Assignment
When you reach the line containing "267 271 30203" in the entries below, begin reproducing lines exactly, and stop once the line containing "353 252 67938" is done.

Saved entries:
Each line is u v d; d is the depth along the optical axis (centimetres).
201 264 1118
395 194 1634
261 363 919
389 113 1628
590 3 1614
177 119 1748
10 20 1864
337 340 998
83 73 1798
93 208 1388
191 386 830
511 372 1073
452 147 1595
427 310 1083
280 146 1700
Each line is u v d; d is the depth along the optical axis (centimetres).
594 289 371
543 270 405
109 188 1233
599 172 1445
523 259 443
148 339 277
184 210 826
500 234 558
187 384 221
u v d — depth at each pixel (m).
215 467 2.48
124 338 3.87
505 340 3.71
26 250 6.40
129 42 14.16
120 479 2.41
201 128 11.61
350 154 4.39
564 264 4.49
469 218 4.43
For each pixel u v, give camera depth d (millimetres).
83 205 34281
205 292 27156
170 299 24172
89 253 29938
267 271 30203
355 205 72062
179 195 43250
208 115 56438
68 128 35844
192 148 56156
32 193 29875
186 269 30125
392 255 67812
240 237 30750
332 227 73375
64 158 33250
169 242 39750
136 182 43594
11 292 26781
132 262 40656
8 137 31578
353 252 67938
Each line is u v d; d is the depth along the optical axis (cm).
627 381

...

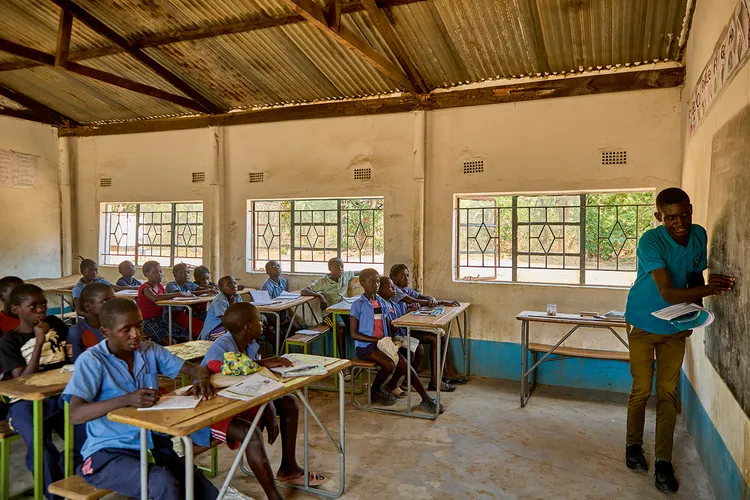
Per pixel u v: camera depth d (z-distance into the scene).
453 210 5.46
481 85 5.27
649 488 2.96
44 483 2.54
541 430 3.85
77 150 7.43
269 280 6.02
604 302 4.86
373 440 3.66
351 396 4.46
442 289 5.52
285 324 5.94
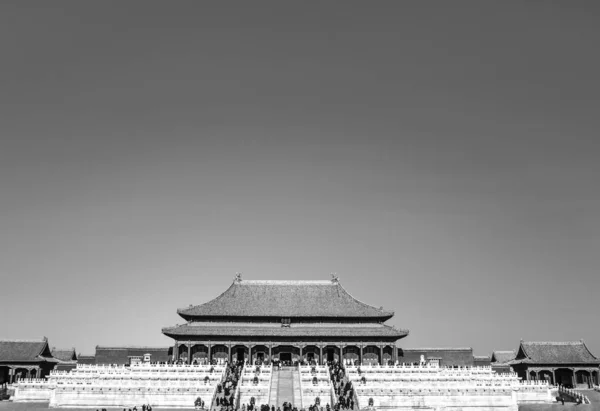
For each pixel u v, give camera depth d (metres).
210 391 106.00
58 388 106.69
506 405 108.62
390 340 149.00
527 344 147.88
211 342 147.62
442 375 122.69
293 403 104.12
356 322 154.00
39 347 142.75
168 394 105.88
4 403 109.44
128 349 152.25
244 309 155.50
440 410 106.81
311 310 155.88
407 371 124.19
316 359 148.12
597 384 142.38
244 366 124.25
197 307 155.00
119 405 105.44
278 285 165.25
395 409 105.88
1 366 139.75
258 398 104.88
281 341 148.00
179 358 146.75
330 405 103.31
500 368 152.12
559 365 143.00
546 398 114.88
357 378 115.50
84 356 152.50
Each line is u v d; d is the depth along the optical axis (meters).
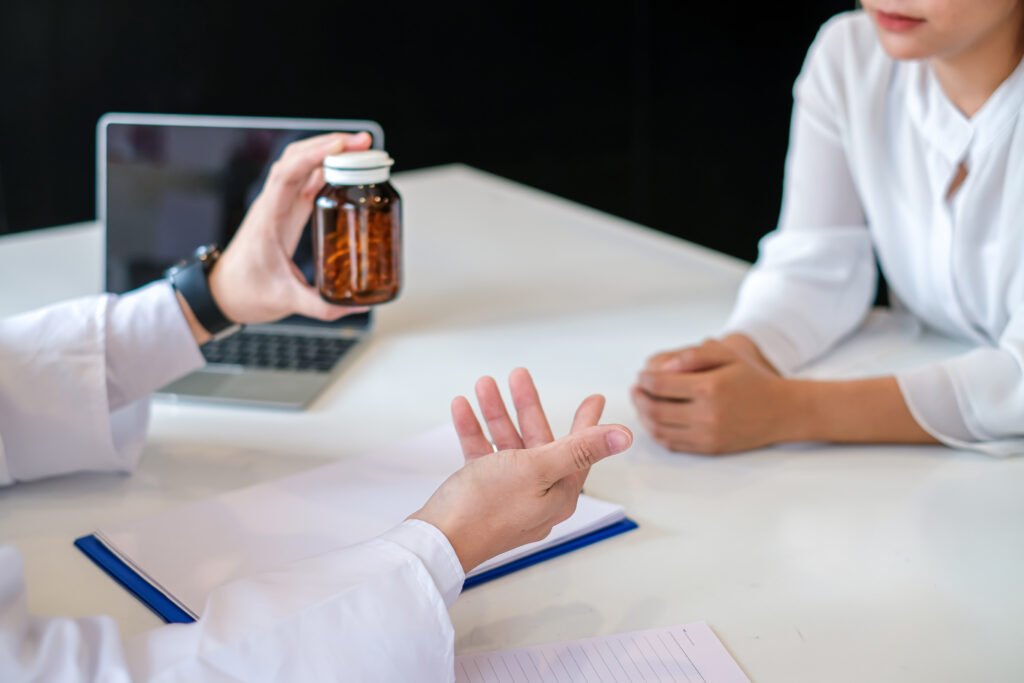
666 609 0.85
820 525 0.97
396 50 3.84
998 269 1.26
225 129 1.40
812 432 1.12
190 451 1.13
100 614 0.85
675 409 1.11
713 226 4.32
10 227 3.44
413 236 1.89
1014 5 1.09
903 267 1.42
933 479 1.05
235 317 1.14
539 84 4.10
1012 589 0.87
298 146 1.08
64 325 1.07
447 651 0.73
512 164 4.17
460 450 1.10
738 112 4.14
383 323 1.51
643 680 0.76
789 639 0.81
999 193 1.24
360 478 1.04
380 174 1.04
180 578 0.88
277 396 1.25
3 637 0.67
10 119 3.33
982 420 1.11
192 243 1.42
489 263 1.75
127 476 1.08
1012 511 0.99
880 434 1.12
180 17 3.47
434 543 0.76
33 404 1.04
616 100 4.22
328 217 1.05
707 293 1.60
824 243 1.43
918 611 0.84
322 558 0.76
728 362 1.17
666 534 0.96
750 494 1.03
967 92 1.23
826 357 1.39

--

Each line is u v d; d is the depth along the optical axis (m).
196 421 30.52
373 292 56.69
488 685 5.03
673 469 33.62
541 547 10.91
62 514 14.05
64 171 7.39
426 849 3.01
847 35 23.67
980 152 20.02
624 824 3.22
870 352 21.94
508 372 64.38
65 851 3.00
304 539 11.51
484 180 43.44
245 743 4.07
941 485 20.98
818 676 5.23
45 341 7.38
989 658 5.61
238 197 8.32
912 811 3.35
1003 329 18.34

The completed task
267 271 30203
355 205 72062
179 195 43250
208 115 56438
68 128 35844
192 148 56156
32 193 29875
186 269 30125
392 255 67812
240 237 30750
332 227 73375
64 158 33250
169 242 39750
136 182 43594
11 292 26781
132 262 40656
8 137 31578
353 252 67938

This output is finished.